И только однозначное молчание стало мне ответом. И лукавая улыбка тоже.
– Итак, убийство. Горничная, двадцати восьми лет, разрезано горло, вспорота брюшная полость, петушиные перья в конверте рядом с трупом.
– Убийца из Уайтчепелла? – я вопросительно посмотрел на Холта, и ответил сам. – Нет, там были девушки, торгующие телом. О, не спрашивайте. Я тоже читал английские газеты. Не далее, как сегодня днем.
– Вы предугадываете мои вопросы. Интересно. И да, вы правы, то был еще и совершенно иной район, – Холт потер переносицу. – Мало крови, убили не на месте.
– Обескровлена? Есть маскировка типичных следов?
– Вы думаете, что это мог быть вампир?
– Кто угодно. Разве нет? – я пожал плечами и удобнее устроился в кресле. – Значит вы так не думаете, а потому, считаю, что вам бы уже пришло это в голову из-за некоторых обстоятельств.
– Петушиные перья – символ трусости, особенно белые перья, но они были разноцветные и заляпаны кровью, очевидно, жертвы. Конверт из дорогой бумаги. Либо украден, либо человек работает на их производстве, либо обладает большими средствами.
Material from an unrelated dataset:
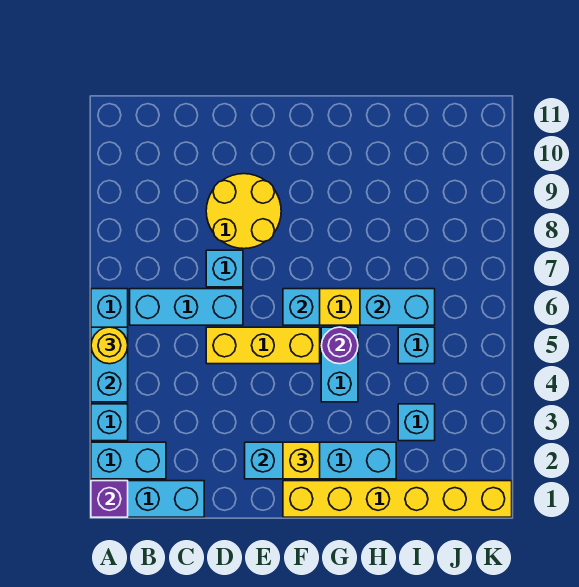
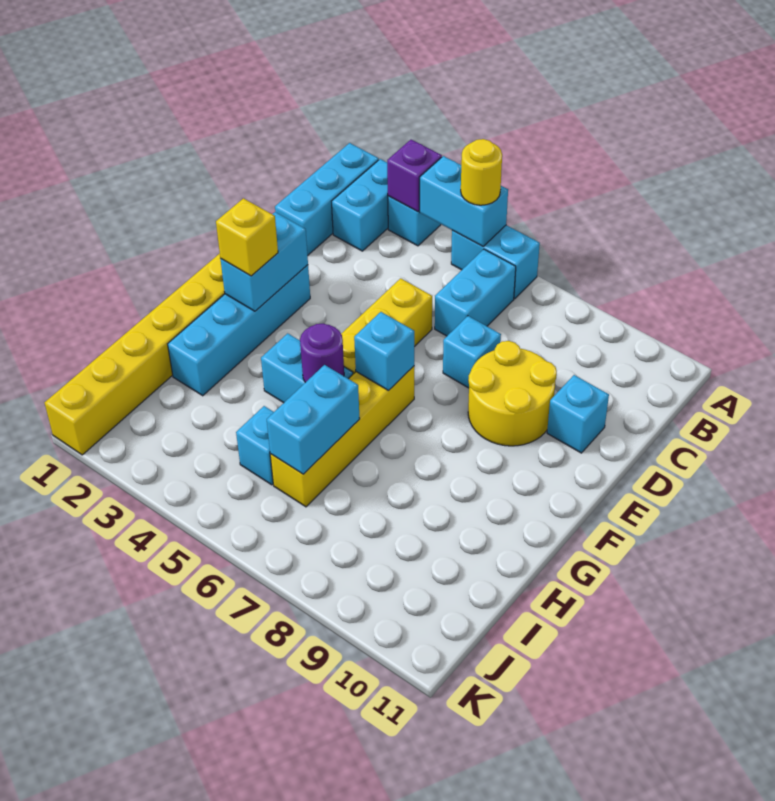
purple 1x1 brick [91,481,128,517] -> purple 1x1 brick moved to [387,140,442,212]
cyan 1x3 brick [130,289,243,325] -> cyan 1x2 brick [435,249,516,336]
cyan 1x1 brick [398,404,435,441] -> cyan 1x1 brick moved to [547,375,609,453]

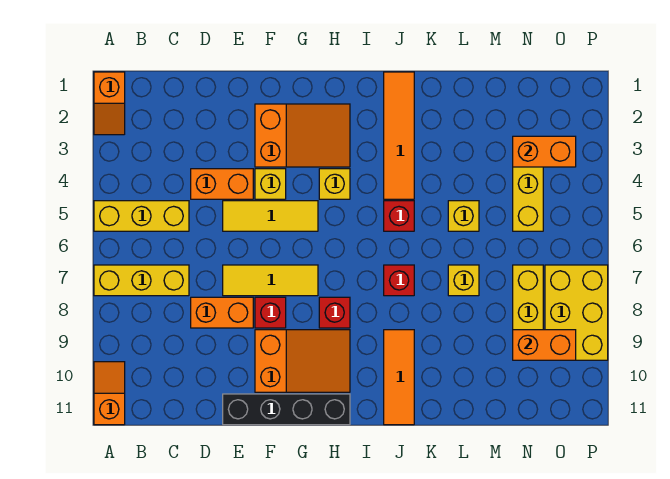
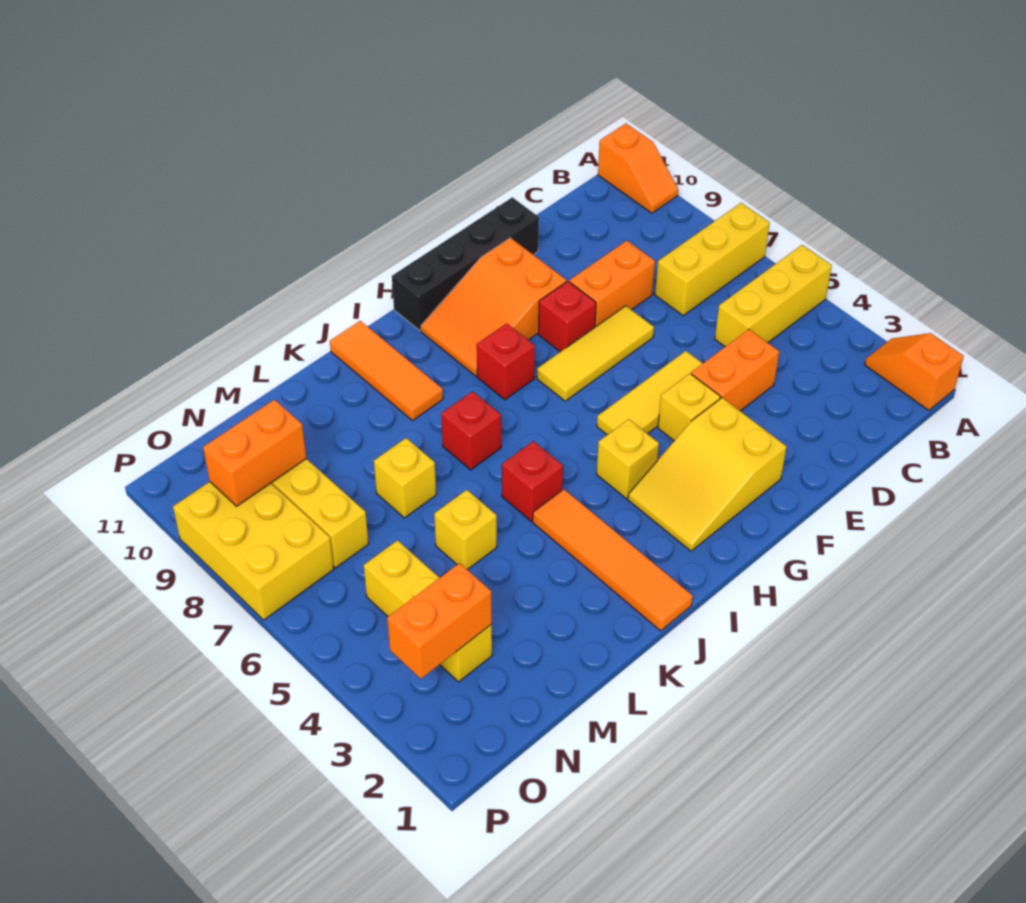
orange 2x3 slope [255,104,350,167] -> yellow 2x3 slope [628,398,787,551]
Полагаю, что последнее, поскольку считаю, что у него была возможность провернуть довольно грязное убийство без свидетелей. Не врач, возможно, мясник. Разрезы уверенные, аккуратные, но не идеальные, не точные. Хирург бы себе такой халатности не позволил. Хирурги слишком педантичны.
– Магический ритуал, где используются петушиные перья, служит для своеобразного нападения на противника, заговор на удачу, а потому используют чаще всего перья петуха, что победил своего соперника в бою, но не думаю, что кто-то увлекается подобным. Пришлось к слову, но с обезображенным трупом молодой горничной совершенно не вяжется.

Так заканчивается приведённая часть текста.